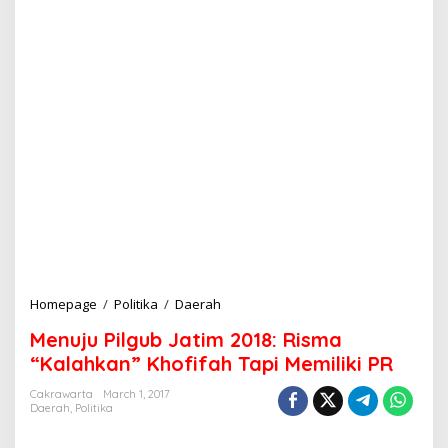
Homepage
/
Politika
/
Daerah
M
e
Menuju Pilgub Jatim 2018: Risma
n
u
“Kalahkan” Khofifah Tapi Memiliki PR
j
u
Cakrawarta
March 1, 2017
Daerah
,
Politika
P
i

· · · ·

# EXERCISE DETAILS:
Return, unchanged, each line from the line containing "Menuju Pilgub Jatim 2018: Risma" through the last line of the material.

# TASK SOLUTION:
Menuju Pilgub Jatim 2018: Risma
n
u
“Kalahkan” Khofifah Tapi Memiliki PR
j
u
Cakrawarta
March 1, 2017
Daerah
,
Politika
P
i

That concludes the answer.